(Provided records Opens)

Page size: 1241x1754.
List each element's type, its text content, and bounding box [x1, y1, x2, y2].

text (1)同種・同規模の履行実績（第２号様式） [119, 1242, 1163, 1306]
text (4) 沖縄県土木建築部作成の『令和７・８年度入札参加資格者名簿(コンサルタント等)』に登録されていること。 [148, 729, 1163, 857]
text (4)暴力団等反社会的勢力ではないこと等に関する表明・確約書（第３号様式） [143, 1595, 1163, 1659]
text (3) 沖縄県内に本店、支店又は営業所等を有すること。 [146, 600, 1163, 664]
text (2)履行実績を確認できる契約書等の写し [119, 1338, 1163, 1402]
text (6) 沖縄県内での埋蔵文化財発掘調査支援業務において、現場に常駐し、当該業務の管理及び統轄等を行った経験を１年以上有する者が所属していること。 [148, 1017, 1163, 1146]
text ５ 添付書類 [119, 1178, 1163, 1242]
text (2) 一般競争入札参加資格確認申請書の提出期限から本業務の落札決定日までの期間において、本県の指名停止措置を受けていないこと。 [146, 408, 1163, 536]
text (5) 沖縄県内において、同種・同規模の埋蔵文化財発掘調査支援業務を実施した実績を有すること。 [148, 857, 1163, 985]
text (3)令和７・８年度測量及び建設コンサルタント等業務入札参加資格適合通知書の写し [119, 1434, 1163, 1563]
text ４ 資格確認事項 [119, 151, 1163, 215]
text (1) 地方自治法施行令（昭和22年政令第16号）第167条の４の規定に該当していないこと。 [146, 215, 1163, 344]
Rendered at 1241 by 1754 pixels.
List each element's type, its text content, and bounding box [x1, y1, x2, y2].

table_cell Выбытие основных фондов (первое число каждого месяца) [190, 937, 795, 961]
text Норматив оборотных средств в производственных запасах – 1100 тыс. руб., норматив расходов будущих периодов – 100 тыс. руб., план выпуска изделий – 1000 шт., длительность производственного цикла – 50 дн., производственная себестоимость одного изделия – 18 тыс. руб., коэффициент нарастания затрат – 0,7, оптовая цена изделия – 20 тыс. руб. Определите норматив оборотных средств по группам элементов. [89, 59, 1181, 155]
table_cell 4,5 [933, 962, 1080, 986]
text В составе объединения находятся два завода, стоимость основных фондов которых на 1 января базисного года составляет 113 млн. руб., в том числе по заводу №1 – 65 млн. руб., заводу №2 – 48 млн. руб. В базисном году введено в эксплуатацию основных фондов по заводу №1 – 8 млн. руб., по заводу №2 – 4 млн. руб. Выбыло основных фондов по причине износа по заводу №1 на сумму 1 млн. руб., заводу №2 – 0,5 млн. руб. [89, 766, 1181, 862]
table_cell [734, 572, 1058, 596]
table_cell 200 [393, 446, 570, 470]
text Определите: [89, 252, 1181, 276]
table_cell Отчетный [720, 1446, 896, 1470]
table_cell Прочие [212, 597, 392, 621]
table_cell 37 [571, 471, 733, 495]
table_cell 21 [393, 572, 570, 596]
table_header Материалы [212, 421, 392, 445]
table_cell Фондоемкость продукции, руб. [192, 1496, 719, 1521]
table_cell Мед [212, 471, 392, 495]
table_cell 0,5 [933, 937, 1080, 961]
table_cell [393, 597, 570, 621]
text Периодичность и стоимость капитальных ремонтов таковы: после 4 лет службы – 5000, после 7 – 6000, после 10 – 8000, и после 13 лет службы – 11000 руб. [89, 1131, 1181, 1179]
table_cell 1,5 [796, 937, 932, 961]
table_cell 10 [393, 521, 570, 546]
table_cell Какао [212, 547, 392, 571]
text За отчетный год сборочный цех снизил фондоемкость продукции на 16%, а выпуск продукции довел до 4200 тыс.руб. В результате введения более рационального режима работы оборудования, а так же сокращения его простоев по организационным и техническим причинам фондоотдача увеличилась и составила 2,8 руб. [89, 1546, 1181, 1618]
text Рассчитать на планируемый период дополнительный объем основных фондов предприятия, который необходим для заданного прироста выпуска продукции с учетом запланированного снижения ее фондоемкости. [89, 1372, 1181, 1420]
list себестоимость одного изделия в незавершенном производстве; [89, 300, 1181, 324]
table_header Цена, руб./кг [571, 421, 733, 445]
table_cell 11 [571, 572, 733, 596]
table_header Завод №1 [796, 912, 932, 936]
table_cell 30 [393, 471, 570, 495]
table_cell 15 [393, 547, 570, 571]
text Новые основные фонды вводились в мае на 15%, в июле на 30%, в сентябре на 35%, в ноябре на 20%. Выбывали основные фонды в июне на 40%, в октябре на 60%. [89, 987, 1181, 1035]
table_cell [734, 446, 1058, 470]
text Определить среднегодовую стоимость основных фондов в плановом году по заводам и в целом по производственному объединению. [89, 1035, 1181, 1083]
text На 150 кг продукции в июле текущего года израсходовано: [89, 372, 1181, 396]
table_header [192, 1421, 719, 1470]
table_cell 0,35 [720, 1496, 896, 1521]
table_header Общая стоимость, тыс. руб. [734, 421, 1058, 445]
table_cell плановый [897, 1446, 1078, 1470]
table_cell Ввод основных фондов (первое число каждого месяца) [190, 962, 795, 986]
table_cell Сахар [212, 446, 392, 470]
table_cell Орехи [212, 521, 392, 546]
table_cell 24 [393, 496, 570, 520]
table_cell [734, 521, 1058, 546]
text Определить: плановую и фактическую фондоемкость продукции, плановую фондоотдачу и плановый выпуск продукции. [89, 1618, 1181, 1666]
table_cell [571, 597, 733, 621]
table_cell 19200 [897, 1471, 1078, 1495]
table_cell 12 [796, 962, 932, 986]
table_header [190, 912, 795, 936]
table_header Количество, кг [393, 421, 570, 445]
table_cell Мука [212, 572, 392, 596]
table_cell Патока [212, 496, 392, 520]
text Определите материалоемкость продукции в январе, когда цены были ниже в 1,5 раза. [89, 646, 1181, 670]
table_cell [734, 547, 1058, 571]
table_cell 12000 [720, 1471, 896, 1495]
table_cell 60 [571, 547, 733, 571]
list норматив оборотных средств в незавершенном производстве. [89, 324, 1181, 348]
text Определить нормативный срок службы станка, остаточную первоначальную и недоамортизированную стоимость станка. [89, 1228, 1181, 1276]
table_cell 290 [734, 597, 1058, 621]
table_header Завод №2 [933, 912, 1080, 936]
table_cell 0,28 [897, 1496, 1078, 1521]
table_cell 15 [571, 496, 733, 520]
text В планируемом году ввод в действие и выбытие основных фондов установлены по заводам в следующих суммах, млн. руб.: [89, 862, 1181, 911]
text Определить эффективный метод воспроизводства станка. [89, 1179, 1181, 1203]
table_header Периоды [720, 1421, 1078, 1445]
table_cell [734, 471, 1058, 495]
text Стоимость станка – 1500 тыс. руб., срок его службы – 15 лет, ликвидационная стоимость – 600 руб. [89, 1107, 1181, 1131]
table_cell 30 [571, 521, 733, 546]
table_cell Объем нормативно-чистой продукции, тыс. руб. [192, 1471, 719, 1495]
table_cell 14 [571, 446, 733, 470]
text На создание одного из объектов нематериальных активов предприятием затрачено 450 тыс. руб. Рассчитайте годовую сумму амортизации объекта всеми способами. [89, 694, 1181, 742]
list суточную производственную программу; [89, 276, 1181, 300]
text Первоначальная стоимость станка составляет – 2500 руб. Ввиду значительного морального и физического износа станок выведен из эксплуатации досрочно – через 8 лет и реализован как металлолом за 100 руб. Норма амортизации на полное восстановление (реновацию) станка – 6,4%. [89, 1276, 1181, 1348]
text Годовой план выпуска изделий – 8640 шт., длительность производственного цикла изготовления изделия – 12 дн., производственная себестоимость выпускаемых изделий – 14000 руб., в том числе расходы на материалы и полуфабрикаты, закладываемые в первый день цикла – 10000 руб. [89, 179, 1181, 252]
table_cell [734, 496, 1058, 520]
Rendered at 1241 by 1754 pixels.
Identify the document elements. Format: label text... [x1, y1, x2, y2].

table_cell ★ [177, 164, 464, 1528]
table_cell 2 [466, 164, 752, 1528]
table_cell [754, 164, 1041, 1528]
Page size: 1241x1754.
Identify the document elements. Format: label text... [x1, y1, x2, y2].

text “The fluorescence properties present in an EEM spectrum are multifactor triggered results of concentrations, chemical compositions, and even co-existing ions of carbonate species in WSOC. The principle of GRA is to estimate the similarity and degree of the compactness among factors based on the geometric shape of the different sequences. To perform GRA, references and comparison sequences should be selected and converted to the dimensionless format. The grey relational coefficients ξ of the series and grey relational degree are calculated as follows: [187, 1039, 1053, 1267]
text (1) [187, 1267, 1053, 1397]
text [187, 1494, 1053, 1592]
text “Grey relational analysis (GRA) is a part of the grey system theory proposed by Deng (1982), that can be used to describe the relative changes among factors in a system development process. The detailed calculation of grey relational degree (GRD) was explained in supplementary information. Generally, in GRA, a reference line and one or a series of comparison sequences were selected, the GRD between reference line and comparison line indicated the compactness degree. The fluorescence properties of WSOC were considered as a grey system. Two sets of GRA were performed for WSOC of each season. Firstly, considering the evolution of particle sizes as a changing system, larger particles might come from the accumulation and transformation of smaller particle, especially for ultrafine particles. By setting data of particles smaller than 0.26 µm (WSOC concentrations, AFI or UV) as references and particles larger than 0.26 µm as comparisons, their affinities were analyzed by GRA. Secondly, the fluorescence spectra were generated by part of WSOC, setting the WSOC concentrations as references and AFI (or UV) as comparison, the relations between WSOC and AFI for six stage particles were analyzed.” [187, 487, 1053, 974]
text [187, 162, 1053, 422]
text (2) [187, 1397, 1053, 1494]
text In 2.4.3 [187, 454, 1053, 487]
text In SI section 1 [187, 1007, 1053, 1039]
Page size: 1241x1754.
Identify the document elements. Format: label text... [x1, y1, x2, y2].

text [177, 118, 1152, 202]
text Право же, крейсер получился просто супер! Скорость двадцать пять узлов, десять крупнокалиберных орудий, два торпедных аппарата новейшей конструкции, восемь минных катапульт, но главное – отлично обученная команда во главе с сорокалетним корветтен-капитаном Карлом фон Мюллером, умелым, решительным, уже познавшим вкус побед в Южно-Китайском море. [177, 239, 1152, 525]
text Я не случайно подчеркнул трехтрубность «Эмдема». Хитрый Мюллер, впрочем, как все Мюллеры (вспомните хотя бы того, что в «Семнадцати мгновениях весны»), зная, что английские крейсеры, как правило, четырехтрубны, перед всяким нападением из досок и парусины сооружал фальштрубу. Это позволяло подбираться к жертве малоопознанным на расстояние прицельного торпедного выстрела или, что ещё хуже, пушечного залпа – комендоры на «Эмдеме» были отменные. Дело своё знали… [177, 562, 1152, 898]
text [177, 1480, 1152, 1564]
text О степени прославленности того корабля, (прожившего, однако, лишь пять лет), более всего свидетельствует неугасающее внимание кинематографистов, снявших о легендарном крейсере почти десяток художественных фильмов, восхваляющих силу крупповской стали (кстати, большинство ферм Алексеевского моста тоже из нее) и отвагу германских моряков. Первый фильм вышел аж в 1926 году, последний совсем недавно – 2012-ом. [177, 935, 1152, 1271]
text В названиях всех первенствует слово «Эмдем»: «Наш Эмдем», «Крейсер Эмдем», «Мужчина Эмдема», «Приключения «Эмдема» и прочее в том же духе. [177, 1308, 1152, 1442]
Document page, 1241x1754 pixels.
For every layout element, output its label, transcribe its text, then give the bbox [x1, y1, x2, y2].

(Provided records Closes)

> [Task to complete]
Pick every line of the data that includes the string "месяца".

> [Result]
table_cell Выбытие основных фондов (первое число каждого месяца) [190, 937, 795, 961]
table_cell Ввод основных фондов (первое число каждого месяца) [190, 962, 795, 986]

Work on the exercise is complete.